Bien que des doses modérées de corticoïdes (15 à 20 mg de prednisone) permettent de rapidement contrôler la maladie, plus de la moitié des patients ne parvient pas à réduire progressivement sa dose de corticoïdes. La corticothérapie prolongée qui en résulte est associé à des effets iatrogènes importants. Les traitements susceptibles de réduire le besoin en corticoïdes et les risques liés à leur utilisation prolongée ont peu de données probantes. L’European Alliance of Associations for Rheumatology et l'American College of Rheumatology recommandent de manière conditionnelle l'utilisation du méthotrexate chez certains patients souffrant de PPR sans que son bénéfice ait été clairement démontré.
L’avancée confirmée des anti-IL6
Depuis la publication de ces recommandations, une avancée majeure des connaissances physiopathologiques a ouvert de nouveaux horizons thérapeutiques dans la PPR, dont le blocage de la voie de l'interleukine-6. L'efficacité de ce mode d'action a été démontrée pour le tocilizumab dans des essais randomisés et contrôlés portant sur des patients souffrant de pseudo-polyarthrite rhumatismale débutante (PMR-SPARE) et dans un essai plus large portant sur des patients sous corticoïdes (SEMAPHORE).
L'interleukine-6 est impliquée dans la pathophysiologie de la pseudo-polyarthrite rhizomélique car des taux circulants élevés de l'interleukine-6 et une expression tissulaire accrue ont été identifiés chez les patients atteints de cette maladie. Plusieurs études ont suggéré que le blocage de l'interleukine-6 pourrait être cliniquement pertinent dans le traitement de la pseudo-polyarthrite rhizomélique.
Un essai pragmatique de stratégie
Selon un éditorial associé, les auteurs de cette étude renforcent les preuves de l'efficacité des anti-IL6 dans la PPR et ouvrent de nouvelles perspectives sur une stratégie de prise en charge avec une corticothérapie raccourcie. En effet, plutôt que d'effectuer une simple comparaison entre le médicament actif et le placebo, ils ont comparé un régime standard de réduction progressive des corticoïdes sur une période de 52 semaines dans le groupe placebo avec une réduction progressive des corticoïdes raccourcie à 14 semaines dans le groupe sarilumab.

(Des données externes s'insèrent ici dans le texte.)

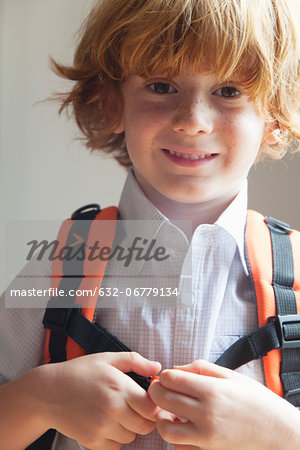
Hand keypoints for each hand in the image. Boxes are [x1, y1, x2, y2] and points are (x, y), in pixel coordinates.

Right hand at [35, 352, 160, 448]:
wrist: (48, 392)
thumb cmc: (80, 372)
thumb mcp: (107, 359)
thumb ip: (135, 361)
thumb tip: (157, 367)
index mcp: (118, 387)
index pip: (152, 408)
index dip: (155, 405)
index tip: (149, 400)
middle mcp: (111, 409)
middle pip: (145, 426)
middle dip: (144, 418)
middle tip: (135, 407)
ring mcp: (101, 428)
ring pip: (131, 437)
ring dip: (129, 428)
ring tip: (117, 412)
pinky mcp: (91, 442)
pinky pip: (116, 446)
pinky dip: (115, 437)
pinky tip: (106, 422)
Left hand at [148, 360, 299, 449]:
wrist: (276, 430)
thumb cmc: (255, 400)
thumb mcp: (230, 375)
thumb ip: (200, 368)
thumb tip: (176, 368)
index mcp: (211, 391)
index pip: (170, 379)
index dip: (164, 375)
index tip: (166, 376)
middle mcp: (206, 414)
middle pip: (163, 399)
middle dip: (156, 391)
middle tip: (160, 388)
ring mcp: (205, 436)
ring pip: (166, 429)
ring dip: (162, 417)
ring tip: (169, 410)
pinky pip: (179, 446)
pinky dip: (175, 436)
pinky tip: (182, 425)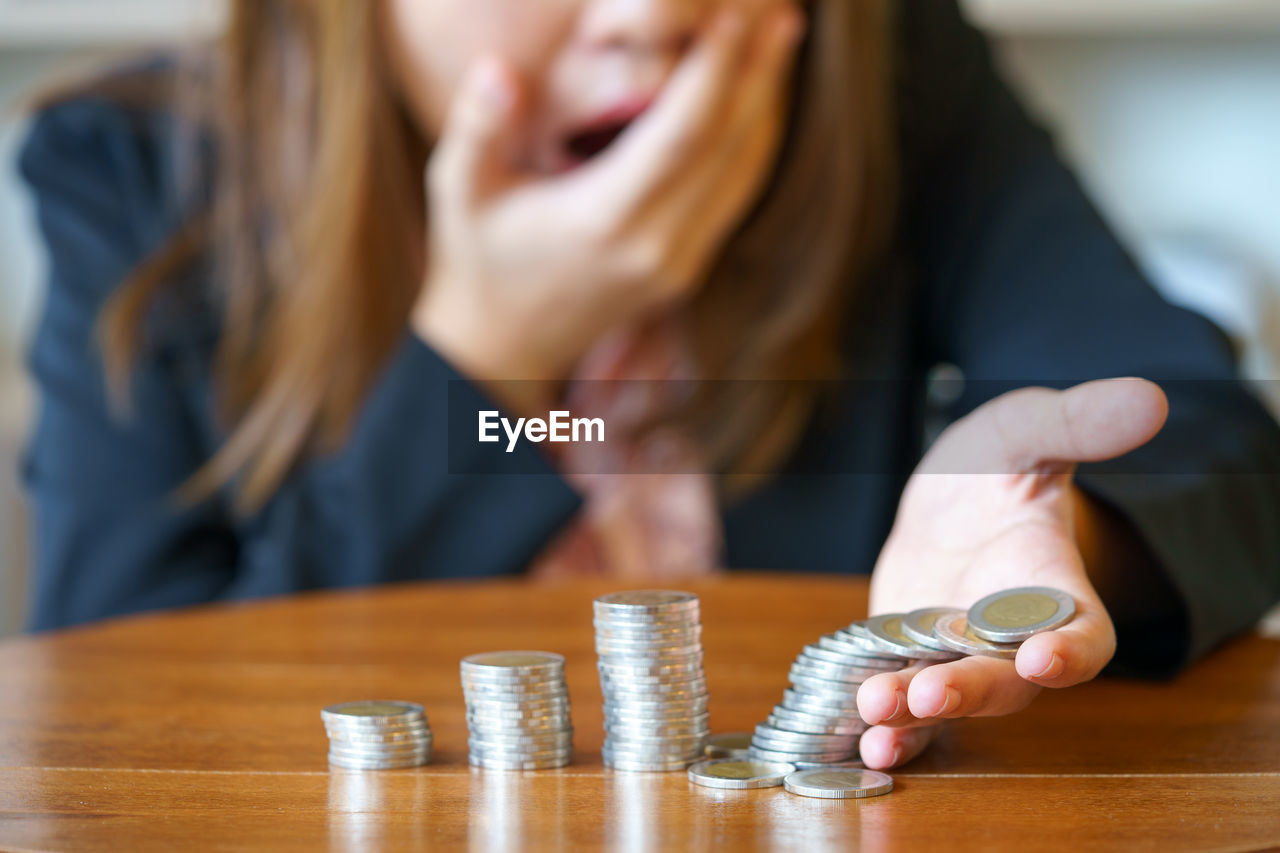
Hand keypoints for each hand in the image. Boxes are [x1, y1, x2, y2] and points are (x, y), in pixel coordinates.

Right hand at [413, 4, 803, 392]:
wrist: (503, 348)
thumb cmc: (477, 258)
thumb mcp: (458, 190)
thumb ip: (475, 125)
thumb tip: (497, 68)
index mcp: (602, 221)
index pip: (679, 137)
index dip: (715, 74)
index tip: (735, 18)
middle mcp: (654, 248)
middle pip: (727, 152)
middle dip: (760, 80)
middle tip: (783, 19)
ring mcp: (677, 265)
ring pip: (742, 177)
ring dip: (767, 110)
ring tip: (780, 50)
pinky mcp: (686, 271)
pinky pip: (733, 199)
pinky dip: (752, 146)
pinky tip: (757, 105)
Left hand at [856, 379, 1168, 767]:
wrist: (949, 501)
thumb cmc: (999, 467)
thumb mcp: (1026, 433)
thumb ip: (1078, 424)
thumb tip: (1147, 398)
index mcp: (1055, 590)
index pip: (1082, 634)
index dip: (1069, 651)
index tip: (1045, 657)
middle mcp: (1011, 638)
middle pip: (1004, 682)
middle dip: (969, 690)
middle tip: (930, 693)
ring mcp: (958, 656)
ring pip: (947, 702)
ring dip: (915, 716)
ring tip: (878, 717)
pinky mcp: (910, 663)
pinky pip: (903, 705)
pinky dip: (887, 724)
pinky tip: (859, 737)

Dans cet essai, un traitement de rattrapage par les corticoïdes était possible dans les deux groupes : les patients qui ont commencé un traitement de rattrapage à n'importe quel moment après les 12 semaines initiales ont été considérés comme n'ayant pas eu de réponse. Cette conception pragmatique de l’essai permet aux chercheurs d'évaluer le standard de traitement actuel par rapport à un anti-IL6R administré en même temps qu'une diminution plus rapide de la corticothérapie.

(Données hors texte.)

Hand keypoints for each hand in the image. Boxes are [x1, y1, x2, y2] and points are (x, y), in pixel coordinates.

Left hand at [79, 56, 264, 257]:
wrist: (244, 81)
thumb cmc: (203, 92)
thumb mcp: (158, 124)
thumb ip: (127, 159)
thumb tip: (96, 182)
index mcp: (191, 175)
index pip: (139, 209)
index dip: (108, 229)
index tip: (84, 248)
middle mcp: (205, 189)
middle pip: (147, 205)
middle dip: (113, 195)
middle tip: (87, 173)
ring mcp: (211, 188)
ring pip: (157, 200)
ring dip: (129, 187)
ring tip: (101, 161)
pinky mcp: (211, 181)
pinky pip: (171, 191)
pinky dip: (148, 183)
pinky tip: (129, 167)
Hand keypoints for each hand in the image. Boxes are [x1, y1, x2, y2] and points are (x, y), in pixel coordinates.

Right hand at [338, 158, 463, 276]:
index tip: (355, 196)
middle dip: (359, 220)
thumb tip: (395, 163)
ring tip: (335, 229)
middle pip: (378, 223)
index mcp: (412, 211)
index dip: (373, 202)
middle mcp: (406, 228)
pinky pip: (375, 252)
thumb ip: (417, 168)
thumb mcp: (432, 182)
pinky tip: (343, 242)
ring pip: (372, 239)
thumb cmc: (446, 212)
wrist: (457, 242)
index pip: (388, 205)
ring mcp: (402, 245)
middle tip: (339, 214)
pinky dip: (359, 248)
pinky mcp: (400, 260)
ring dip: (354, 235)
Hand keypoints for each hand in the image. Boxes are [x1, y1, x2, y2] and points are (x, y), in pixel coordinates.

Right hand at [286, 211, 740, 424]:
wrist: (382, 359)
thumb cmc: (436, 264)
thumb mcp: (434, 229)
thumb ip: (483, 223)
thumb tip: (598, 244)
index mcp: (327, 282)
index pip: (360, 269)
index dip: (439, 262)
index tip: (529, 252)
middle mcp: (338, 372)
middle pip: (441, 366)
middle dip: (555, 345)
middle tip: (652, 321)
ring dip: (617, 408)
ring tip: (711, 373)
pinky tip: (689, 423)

Quand introduire les anti-IL6 ?
Avec les résultats des essais précédents, ces résultats représentent un affermissement de l'approche stratégique de la prise en charge de la pseudo-polyarthrite rhizomélique selon le principe « treat to target » (traiter à l'objectif), au-delà même de la définition de la rémission.

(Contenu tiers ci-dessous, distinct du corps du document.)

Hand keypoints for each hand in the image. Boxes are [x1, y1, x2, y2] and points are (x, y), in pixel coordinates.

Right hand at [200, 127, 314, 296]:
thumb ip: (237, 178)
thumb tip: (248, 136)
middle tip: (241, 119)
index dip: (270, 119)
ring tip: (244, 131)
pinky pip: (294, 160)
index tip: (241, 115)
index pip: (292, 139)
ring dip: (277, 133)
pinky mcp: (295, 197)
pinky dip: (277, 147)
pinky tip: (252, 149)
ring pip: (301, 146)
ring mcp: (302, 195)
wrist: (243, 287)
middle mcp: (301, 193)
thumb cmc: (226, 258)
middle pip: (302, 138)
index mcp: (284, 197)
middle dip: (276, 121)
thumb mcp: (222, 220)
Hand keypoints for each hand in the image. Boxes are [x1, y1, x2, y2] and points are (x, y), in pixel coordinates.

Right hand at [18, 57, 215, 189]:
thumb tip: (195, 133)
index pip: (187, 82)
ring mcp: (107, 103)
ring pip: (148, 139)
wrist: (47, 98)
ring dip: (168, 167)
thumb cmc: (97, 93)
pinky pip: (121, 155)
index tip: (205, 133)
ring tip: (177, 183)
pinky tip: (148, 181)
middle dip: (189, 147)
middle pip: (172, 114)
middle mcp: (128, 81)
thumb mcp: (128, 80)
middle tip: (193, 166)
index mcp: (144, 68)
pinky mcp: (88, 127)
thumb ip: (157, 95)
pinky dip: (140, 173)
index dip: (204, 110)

Cependant, la prise en charge future de la pseudo-polyarthrite rhizomélique continue de soulever quelques questions stratégiques. Par exemple, on ne sait toujours s’il faut choisir une approche en « Step-down » (c'est-à-dire l'instauration du sarilumab ou du tocilizumab d’emblée avec une réduction rapide des corticoïdes et une réduction ultérieure de l'inhibiteur du récepteur de l'interleukine-6) ou une approche « en Step-up » (c'est-à-dire l'ajout de l'inhibiteur du récepteur de l'interleukine-6 seulement après que le traitement par les corticoïdes s'est révélé insuffisant comme dans cette étude).
La meilleure stratégie dépendra de la persistance de la rémission prolongée, des effets secondaires liés aux corticoïdes et du coût des traitements.